𖠵៸៸ ❛ ⁶ ' unknown feelings જ tsukishima kei ⸝⸝

𓏲࣪ ،، Unknown Feelings ˊˎ-

"Your words do hurt, but it gives me a heart attack."

🦋ꪶ Tsukishima Kei x You ˒༢

⌨ ⋮ Haikyuu!! © Haruichi Furudate

✎ ⋮ Story © BadassMochi

────────────

Deru napasnya yang tersengal-sengal, rambut panjangnya yang tampak berantakan, seragam sekolahnya yang tampak kusut, serta kedua tungkai kakinya yang terus berlari. Itulah wujud dari seorang (F/n) (Y/n) pagi ini. Dari apa yang telah digambarkan, sudah jelas bahwa gadis itu sedang mengejar pintu gerbang.

Well, pintu gerbangnya sekolahnya memang diam saja di tempat yang sama. Hanya saja, ia tengah mengejar waktu yang sebentar lagi akan menyuruh pintu gerbang itu untuk ditutup. Semoga saja kali ini waktu sedang berpihak pada dirinya.

"Pak, tunggu saya!"

Seruan itu dikumandangkan sekuat tenaga. Namun, apa daya. Sang Pak Satpam yang pendengarannya sudah tak terlalu bagus itu dengan santainya menutup pintu gerbang. Menyisakan (Y/n) seorang diri di luar area sekolahnya dengan tarikan napas yang terasa berat dan sulit untuk dilakukan.

"Sial," umpatnya.

Alhasil, (Y/n) memutar arah jalan. Yang seharusnya ia berjalan lurus ke depan hingga tiba di pintu gerbang sekolahnya, kini ia berbelok ke kanan. Ke arah semak-semak di mana para semut membuat sarang.

Selama beberapa saat, gadis itu menunggu Pak Satpam tadi untuk pergi terlebih dahulu. Well, (Y/n) memang sudah hafal bagaimana jadwal dan gerak-gerik dari si penjaga gerbang itu. Bisa dipastikan bahwa hal ini dapat ia ingat karena betapa seringnya dirinya terlambat.

Dengan cekatan dan berusaha tak menghasilkan suara apapun, (Y/n) pun melompat dari atas tembok. Tembok itu cukup tinggi. Bahkan lebih tinggi dari dirinya. Namun, selama ini, rute masuk melalui tembok tersebut tidak pernah ketahuan. Selalu aman bahkan setelah berkali-kali (Y/n) melewatinya. Entah bagaimana, namun gadis itu tak pernah tertangkap basah sedang berusaha untuk masuk melalui rute itu.

"Aku emang sangat cocok jadi James Bond lokal," ujarnya pada dirinya sendiri. Mungkin ia merasa bangga akan prestasinya yang telah menemukan rute masuk area sekolah tanpa pernah ketahuan selama beberapa periode. Well, sebenarnya memang belum sampai satu periode.

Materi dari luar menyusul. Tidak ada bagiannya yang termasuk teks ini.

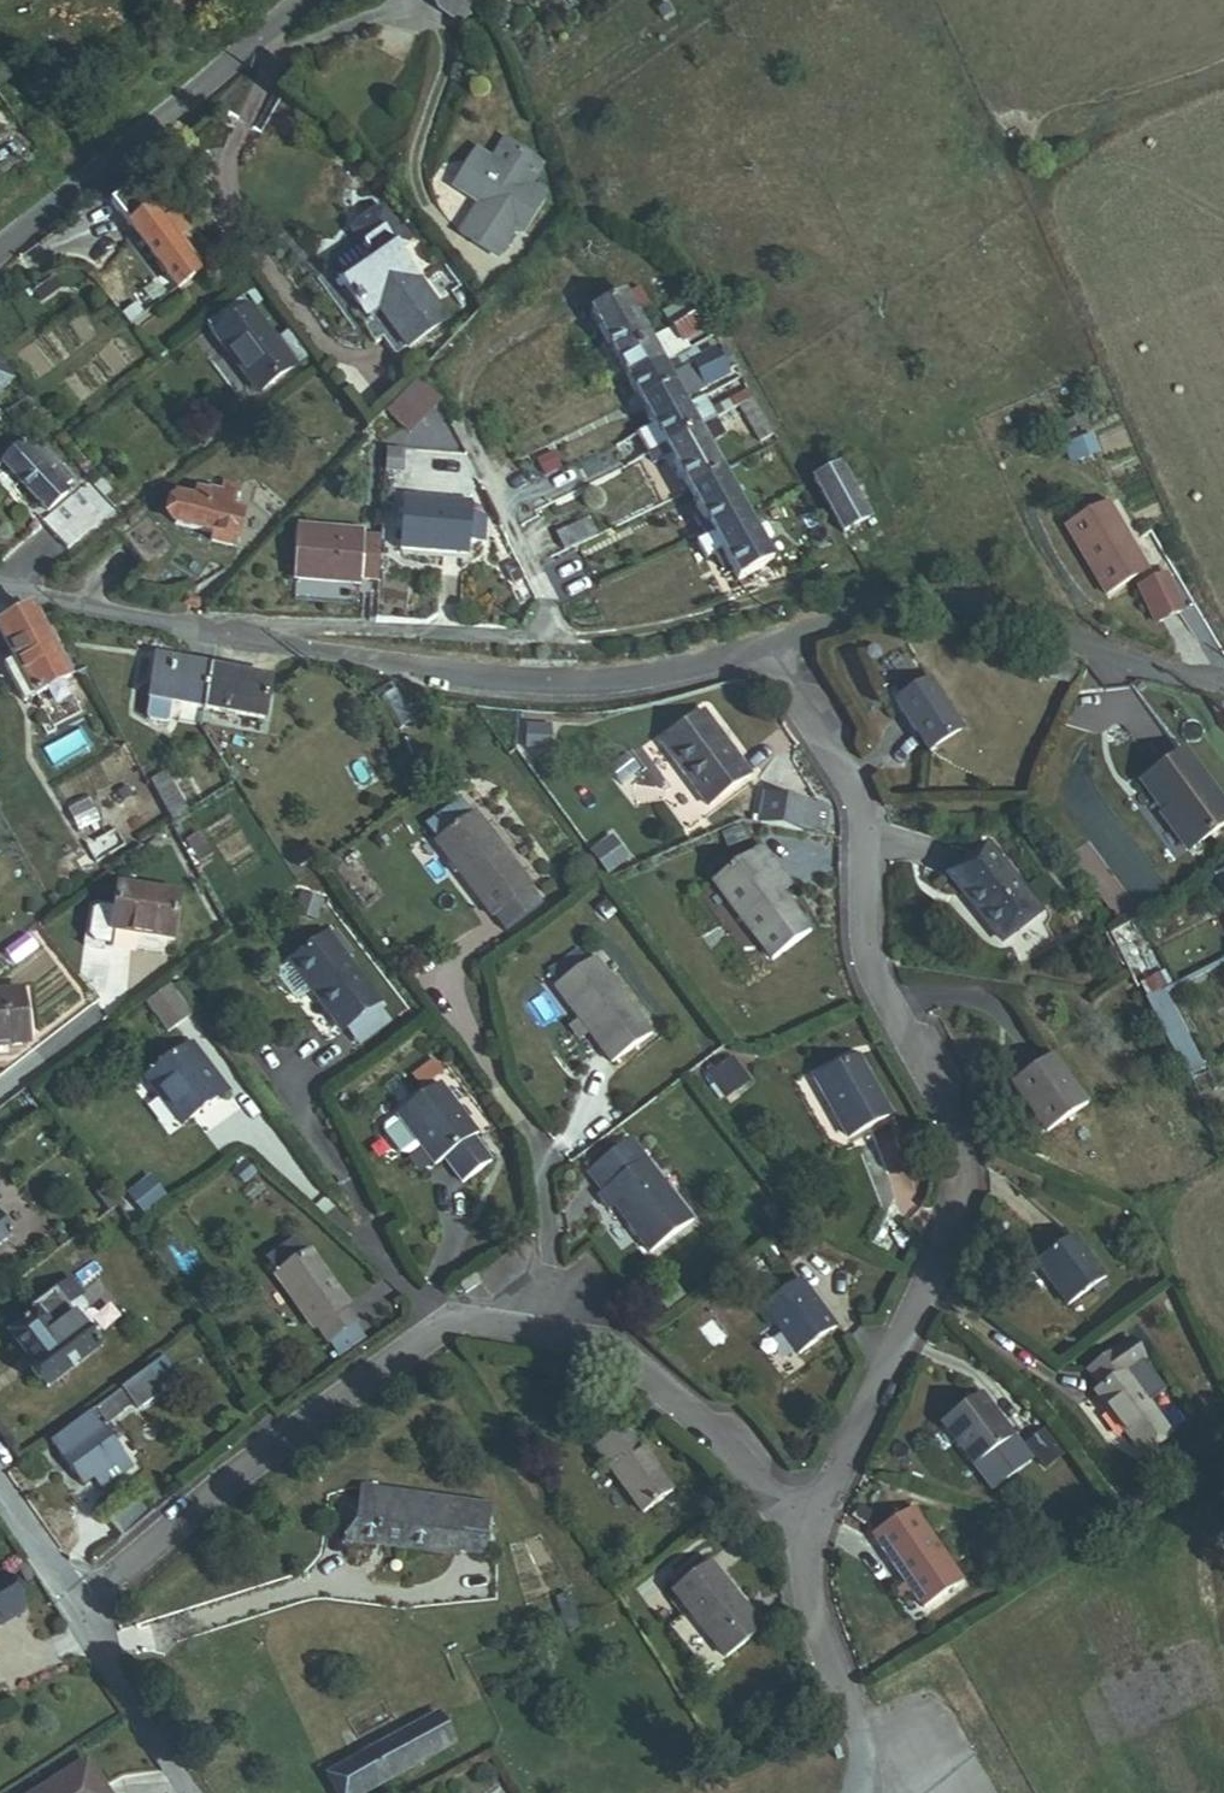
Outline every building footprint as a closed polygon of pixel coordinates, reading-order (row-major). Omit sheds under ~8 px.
[(467,0),(439,0),(446,12),(467,0)] [(519,218),(527,220),(543,181),(475,153),(458,190),(487,204),(474,231),(507,245),(519,218)] [(195,272),(180,245),(189,240),(174,216),(162,224),(149,202),(123,218),(168,288),(195,272)] [(394,314),(421,298),(378,231),(331,258),(354,298),(376,286),(394,314)] [(626,321),(637,315),(627,295),(583,317),(593,337),(626,321)] [(201,326),(210,341),(246,321),(235,303),(201,326)] [(656,316),(662,329),(687,317),(680,304),(656,316)] [(662,329),(669,343),(694,330),(687,317),(662,329)] [(248,400),(281,380),(246,321),(210,341),(248,400)] [(603,358),(637,342),(626,321),(593,337),(603,358)] [(615,383),(649,366),(637,342),(603,358),(615,383)] [(654,376),(661,390),(711,365),(704,351),(654,376)] [(661,390),(666,401),(716,376),(711,365),(661,390)] [(627,406),(661,390),(654,376),(649,366),(615,383),(627,406)] [(375,405),(393,423),(423,395),(404,376),(375,405)] [(638,429),(672,412),(666,401),(661,390),(627,406),(638,429)] [(672,412),(682,434),(748,401),(743,391),(700,412),(694,401),(672,412)] [(11,400),(0,407),(0,428),(20,414),(11,400)] [(649,450),(682,434),(672,412),(638,429),(649,450)] [(649,450),(638,429),(622,437),(633,458),(649,450)] [(669,491),(703,474),(682,434),(649,450),(654,460),(669,491)] [(44,463),(34,448),(25,453),(19,444),(11,449),(6,440),(0,444),(0,486),(13,505),(38,489),(28,473),(44,463)] [(654,460),(649,450),(633,458),(638,468),(654,460)] [(824,537),(850,522),(821,470),(794,485),(824,537)] [(685,541),(726,521),(703,474),(669,491),(680,513),(673,516),(685,541)] [(178,553),(204,562),(219,520),(208,516),(217,492),(198,486),(195,495),(174,487),(169,501),(160,497),(150,524),(184,536),(178,553)] [(1135,570),(1096,503),(1054,528),(1093,596),(1135,570)] [(92,560),(131,539),(118,515),(78,536),(92,560)] [(726,521),(685,541),(670,549),(678,565),(694,557),(709,587),(754,565),(745,546),(756,540),(749,527),(738,533),(731,518),(726,521)] [(31,534),(23,520),(0,533),(0,553),(31,534)] [(380,576),(444,584),(450,534),(385,527),(380,576)] [(5,572),(41,550),(31,534),(0,553),(0,564),(5,572)] [(444,584),(458,586),(467,576),(470,548),(464,536),(450,534),(444,584)] [(263,584),(328,592),(329,587),(334,548),(268,540),(263,584)] [(355,590),(359,551),(334,548),(329,587),(355,590)] [(1162,567),(1129,584),(1150,623),(1182,606),(1162,567)] [(15,636),(32,627),(23,607),(9,604),(2,608),(15,636)] [(41,681),(25,649),(39,642),(32,627),(15,636),(2,608),(0,608),(0,661),(15,692),(16,693),(41,681)] [(41,681),(55,674),(39,642),(25,649),(41,681)] [(15,692),(0,661),(0,689),(4,697),(15,692)] [(207,681),(155,672),(147,717),(170,721),(199,726),(207,681)] [(933,744),(957,729),(923,676),(887,698),(905,726),(917,718),(933,744)] [(199,726),(256,737),(264,691),(207,681),(199,726)] [(697,813),(743,780),(694,712),(649,744),(697,813)] [(162,740),(167,738),(170,721),(147,717),(145,734),(147,737),(162,740)] [(921,752),(933,744),(917,718),(905,726),(921,752)] [(1223,822),(1223,817),(1181,753),(1131,783),(1175,853),(1223,822)] [(151,780),(171,821),(187,813),(166,773),(151,780)] [(754,832),(810,841),(815,809),(760,800),(754,832)] [(479,924),(519,892),(460,813),(420,840),(479,924)] [(583,847),(601,872),(624,855),(606,830),(583,847)] [(791,934),(761,897),(742,875),(754,866),(740,849),(693,888),(756,964),(791,934)] [(994,951),(1034,923),(983,850),(944,878),(994,951)] [(761,897),(772,888),(754,866),(742,875),(761,897)] [(113,932),(171,941),(179,891),(122,882),(113,932)] [(340,1032),(378,1006),(330,933),(291,959),(340,1032)] [(637,1041),(637,1040),(582,963),(546,987),(602,1066),(604,1065),(637,1041)] [(26,1046),(21,986),(0,988),(0,1048),(26,1046)] [(171,1022),(151,991),(125,1007),(146,1039),(171,1022)] [(1197,1076),(1156,1009),(1140,1018),(1181,1086),(1197,1076)] [(637,1041),(604,1065),(615,1079),(647,1056),(637,1041)] [(154,1125),(202,1092),(180,1060),(171,1066),(160,1050),(121,1077),(154,1125)] [(836,1133),(876,1107),(840,1051),(799,1077),(836,1133)] [(716,1097),(746,1081),(732,1053),(702,1069),(716,1097)] [(1046,1139),(1087,1103),(1051,1061),(1009,1097),(1046,1139)] [(447,1135),(451,1132),(415,1080),(371,1112),(392,1142),(407,1163),(417,1156),(447,1135)] [(371,1112),(358,1120),(356,1129),(371,1150),(380,1151),(392,1142),(371,1112)] [(888,1132),(875,1136),(883,1168),(897,1165),(888,1132)] [(447,1135),(417,1156),(434,1181),(464,1160),(447,1135)] [(640,1250),(686,1220),(643,1154),(591,1188),(604,1208),(611,1204),(640,1250)] [(149,1174),(127,1192),(145,1214),(167,1197),(149,1174)] [(12,1234),(0,1217),(0,1243),(12,1234)] [(1054,1312),(1095,1286),(1066,1241),(1025,1267),(1054,1312)] [(339,1304),(345,1300),(311,1249),(276,1273),(310,1324),(317,1319),(330,1338),(353,1323),(339,1304)] [(68,1349),(41,1307),(53,1299),(40,1279),(0,1305),(0,1313),(5,1321),(0,1324),(0,1355),(18,1382),(68,1349)] [(771,1367),(809,1340),(775,1291),(737,1319),(771,1367)] [(131,1452),(110,1418),(139,1400),(142,1406),(177,1382),(161,1361),(40,1449),(59,1477),(75,1467),(83,1480),(131,1452)] [(1119,1463),(1150,1443),(1112,1385),(1081,1405),(1119,1463)] [(955,1472),(995,1446),(965,1398),(924,1424),(955,1472)] [(1022,1444),(1044,1467),(1061,1451),(1039,1427),(1022,1444)] [(618,1525),(649,1505),(604,1436),(573,1456),(618,1525)] [(361,1538),(465,1548),(465,1545),(485,1547),(490,1497),(366,1486),(361,1538)] [(906,1618),(945,1597),(902,1519),(863,1540),(906,1618)] [(702,1668),(741,1643),(694,1571),(655,1596),(702,1668)] [(42,1616),(23,1580),(0,1592),(0,1638),(42,1616)] [(326,1774),(336,1792),(359,1792),(453,1743),(439,1715),(326,1774)] [(75,1779),(52,1792),(83,1792),(75,1779)]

"Lebih cocok jadi maling mangganya tetangga."

Suara itu! Suara yang pernah membuat (Y/n) tidak bisa tertidur semalaman! Masih dapat ia ingat dengan jelas perkataannya di dalam kepalanya sendiri. Sontak ia menggelengkan kepalanya kuat-kuat. Berusaha menghapus jejak tersebut di dalam pikirannya.

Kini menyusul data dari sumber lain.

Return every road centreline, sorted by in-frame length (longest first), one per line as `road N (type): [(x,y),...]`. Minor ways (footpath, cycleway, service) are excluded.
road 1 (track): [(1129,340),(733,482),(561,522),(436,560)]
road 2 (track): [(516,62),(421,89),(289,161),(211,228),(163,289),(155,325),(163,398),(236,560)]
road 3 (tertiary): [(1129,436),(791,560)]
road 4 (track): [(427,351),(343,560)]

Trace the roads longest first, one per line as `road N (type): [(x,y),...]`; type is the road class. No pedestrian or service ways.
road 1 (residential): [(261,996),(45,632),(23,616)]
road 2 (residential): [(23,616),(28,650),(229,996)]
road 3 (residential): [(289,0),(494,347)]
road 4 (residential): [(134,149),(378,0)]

"Oh? Gak mau jadi maling mangganya tetangga? Padahal gue mau mengusulkan diri untuk ngerekamin supaya lo jadi viral," ujarnya lagi, kala ia melihat gelengan kepala (Y/n).

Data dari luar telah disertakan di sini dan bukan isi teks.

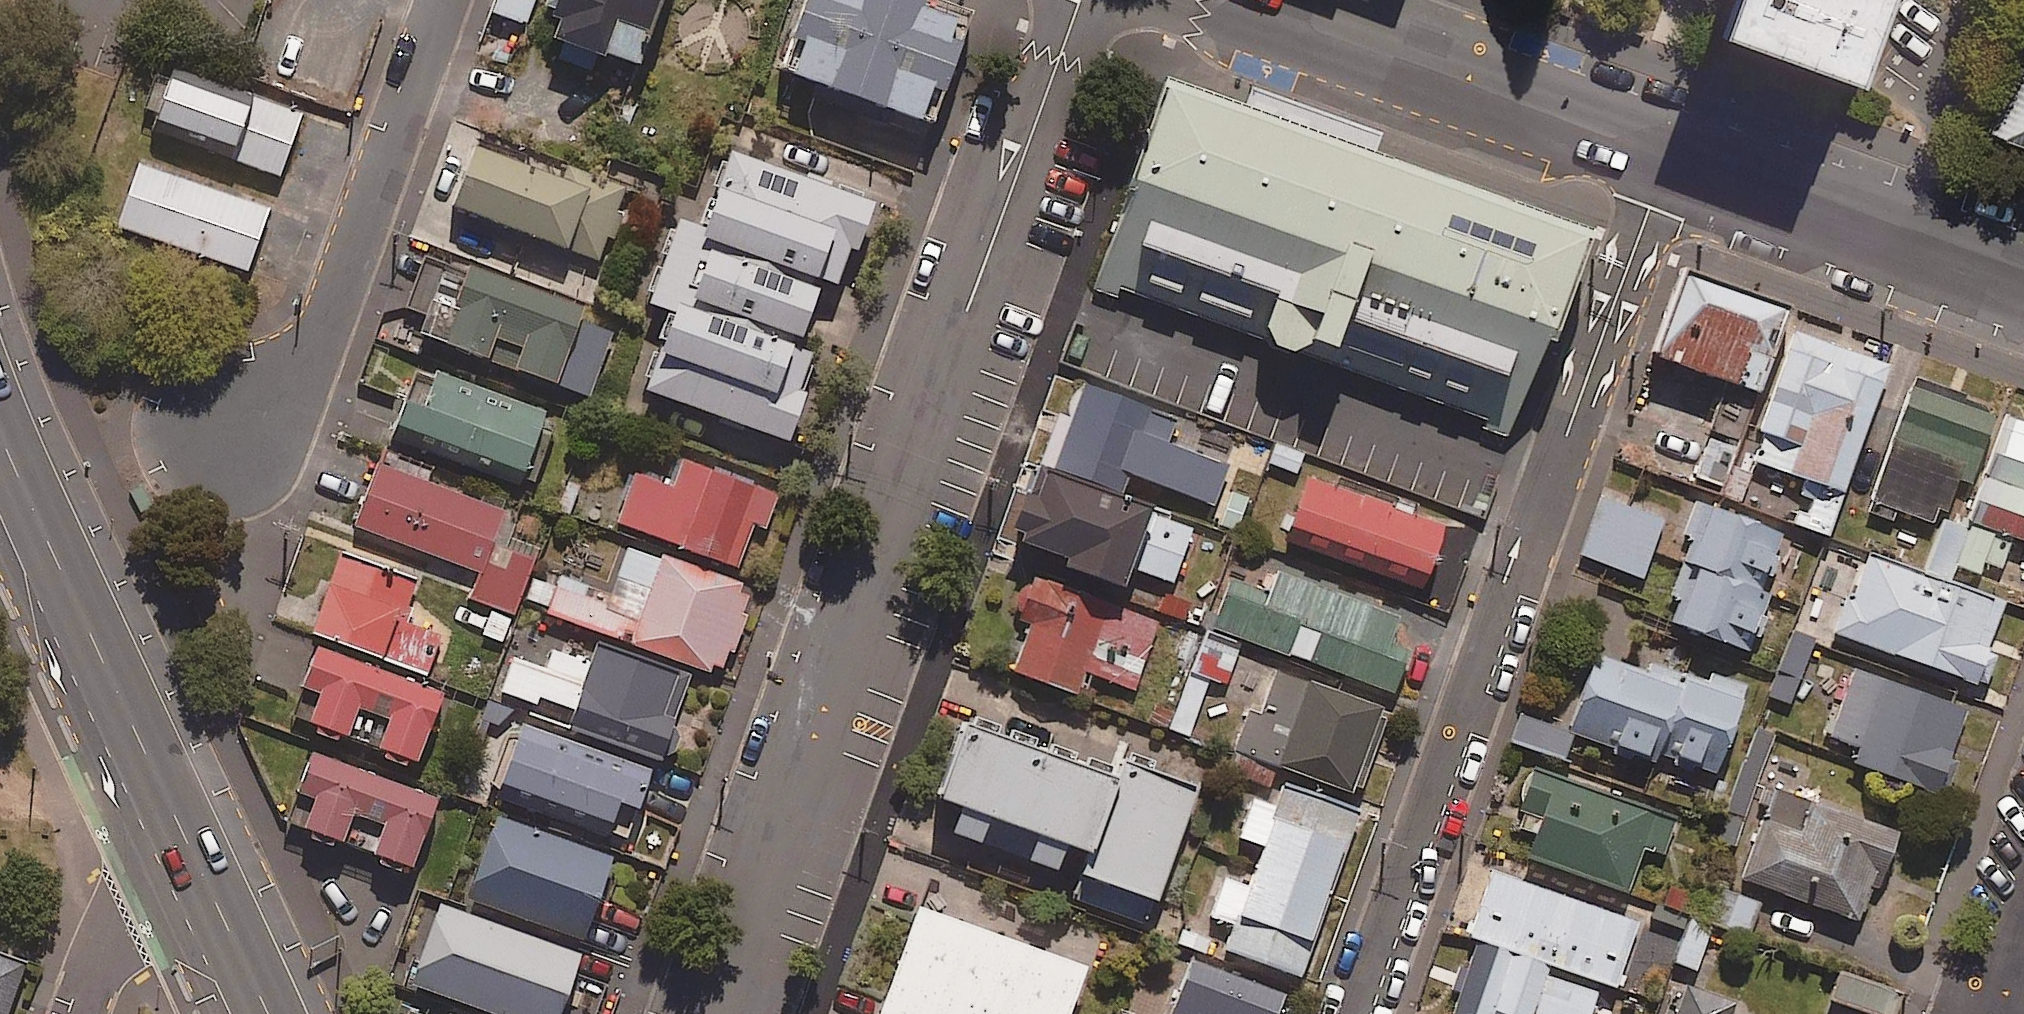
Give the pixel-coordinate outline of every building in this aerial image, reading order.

Sontak (Y/n) menoleh ke belakang. Di sana, lelaki dengan seragam yang sama dengannya berdiri menjulang. Bak tiang listrik yang tersebar di mana-mana. Anggap saja demikian. Gadis itu tidak ingin memberikan pengandaian yang terlalu aesthetic untuk lelaki tersebut.

"Kamu! Kamu ngapain di sini?" (Y/n) menatapnya tak senang. Pun tak dapat dipungkiri bahwa dirinya terkejut dengan keberadaan lelaki tersebut. Apakah karirnya sebagai penemu "Rute Kabur yang Tak Akan Pernah Ketahuan" akan usai saat ini?

"Mau bawa narapidana ke penjara."

"Hah?" Dengan tampang bodohnya, (Y/n) menganga. Otaknya yang berkapasitas terbatas dipaksa untuk memaknai perkataan si jenius berasma Tsukishima Kei. Apakah dunia ini sedang bercanda?

Tanpa menjelaskan apapun, Kei sontak menarik tangan (Y/n). Membawanya ke tempat yang tidak pernah gadis itu pikirkan bahwa dirinya akan masuk ke sana. Bukan sebagai pelayan yang membawakan minuman, melainkan sebagai narapidana yang sebenarnya.

***

Ruang BK.

Itulah yang (Y/n) maksud. Selama lebih dari satu jam, ia mendengarkan nyanyian guru BK tersebut. Kepalanya yang pusing dan perutnya yang meraung-raung karena rasa lapar membuat (Y/n) tak begitu mendengarkan perkataan gurunya tersebut. Ralat, ia tak mendengarkannya sama sekali.

Seolah belum cukup menyiksa, (Y/n) pun harus menjadi asisten guru di kelas lain. Seharusnya menjadi asisten guru merupakan sanksi yang hanya berlaku ketika seorang murid terlambat sebanyak tiga kali. Namun, dikarenakan (Y/n) sudah terlambat lebih dari tiga kali-hanya saja gadis itu pandai menyembunyikannya, pada akhirnya pun tetap ketahuan-ia pun terpaksa melakukannya.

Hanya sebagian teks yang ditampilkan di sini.